Settling into my seat in 12D, I looked across the aisle and noticed a well-dressed woman my age, listening to her iPod.
My stomach turned like I’d just plummeted a rollercoaster drop. And suddenly I knew.
I’d lost my iPod 4 GB Nano.
My last recollection of it was on the flight into Omaha, 5 days prior, when I came on vacation to see my boyfriend, Scott.
I had a coat draped over my lap. Overtop that was a pillow. And, somewhere in the mix had been my iPod; I’d been listening to an inspiring sermon from NewSpring Church before we were told to turn off all electronics.
A vision of my tiny green friend falling silently and helplessly to the floor flew to my mind. Ugh.
That little iPod was more than just an electronic toy—it’s a key component to each free Jazzercise class I teach for our missionary women at headquarters. And my heart hurt, too, remembering how my girlfriends pooled their money and bought it for my last birthday.
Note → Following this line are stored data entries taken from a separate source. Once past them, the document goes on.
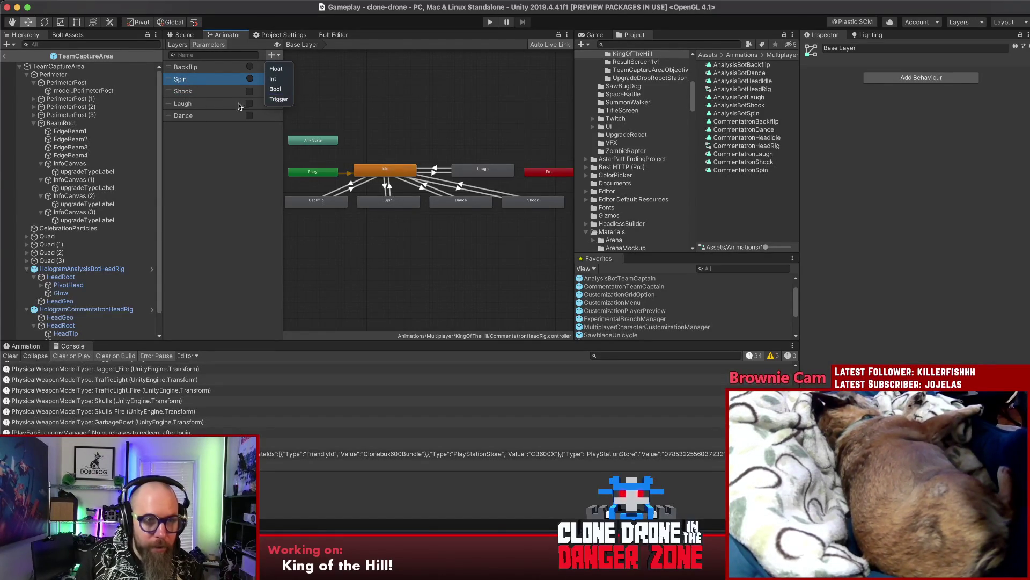
{"action": "left_click", "coordinate": [218, 95]}
{"action": "left_click", "coordinate": [217, 93]}
{"action": "left_click", "coordinate": [215, 104]}
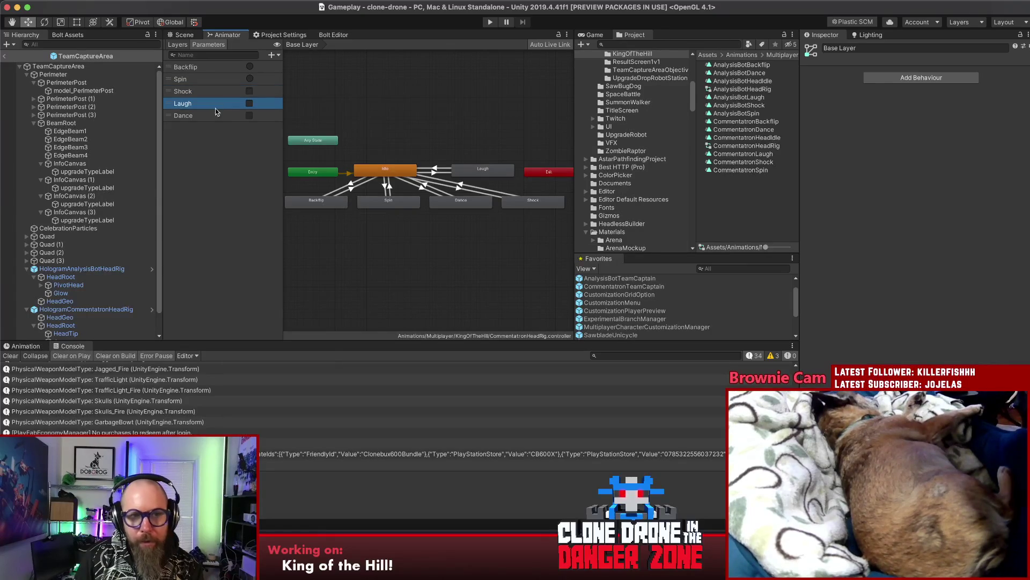
{"action": "left_click", "coordinate": [218, 120]}
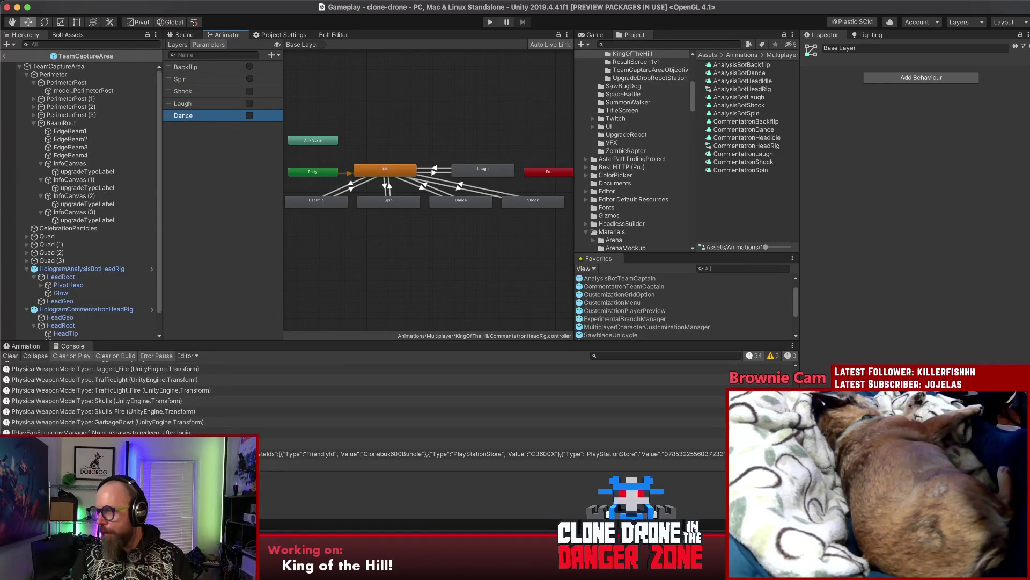
{"action": "key", "text": "super+Tab"}
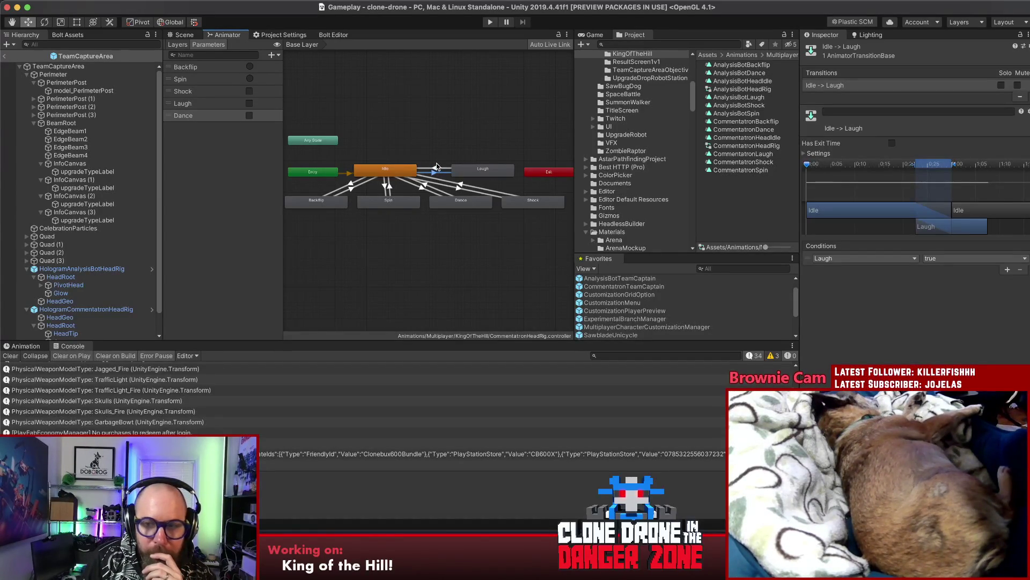
{"action": "left_click", "coordinate": [436, 166]}
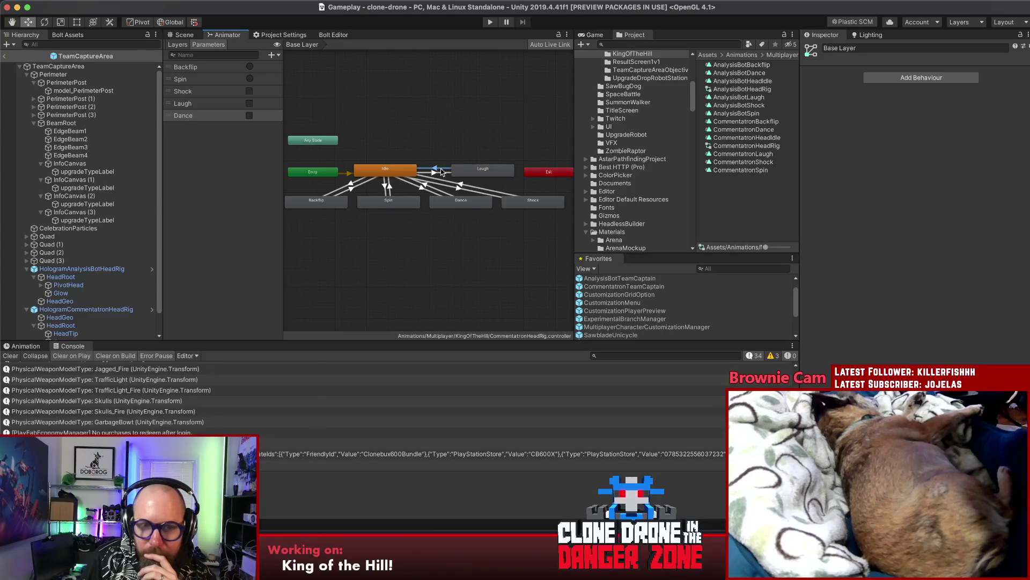
{"action": "left_click", "coordinate": [441, 170]}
I felt so irresponsible. My brain automatically spun with Plan B options. I’d already tried to call the airlines to document the loss. Scott had even driven to the airport in Omaha to talk with Northwest Airlines in person and came back with empty hands.
What would I do? I thought, I teach again in a few days. I’ve got to bite the bullet and just go buy another one. I don’t know how I’ll pay for it, I guess I’ll dig into savings. What else can I do?
Then, I felt God nudge my heart: Angie, rest. Don’t be so quick to self-provide. Wait. Let Me be your hero in this.
Sigh. Will this be my life-long lesson? To fight against the constant temptation to make life work for myself? I think it just might. But then, it sure keeps me humble and coming up against the truth that Jesus has a better plan than my Plan Bs. (Although they keep me hanging until the 11th hour, more often than not.)
I may not be seeing growth in how I still default to making my own plans, but I’m grateful to say that I have a quicker turn-around time than in the past as I turn and choose to intentionally rest. And I learn to talk to God and others about my needs, my shortcomings.
Taking a nervous breath, I vulnerably confessed the debacle to my friend, Sadee, Thursday when I got back to the office. I told her about the loss and how I was fighting to rest.
“I have an iPod that I just use to listen to talks,” Sadee said. “You can borrow it to teach class until you figure out what to do next.”
Wow. A sweet, small gesture that had “Jesus is Your Hero” written all over it.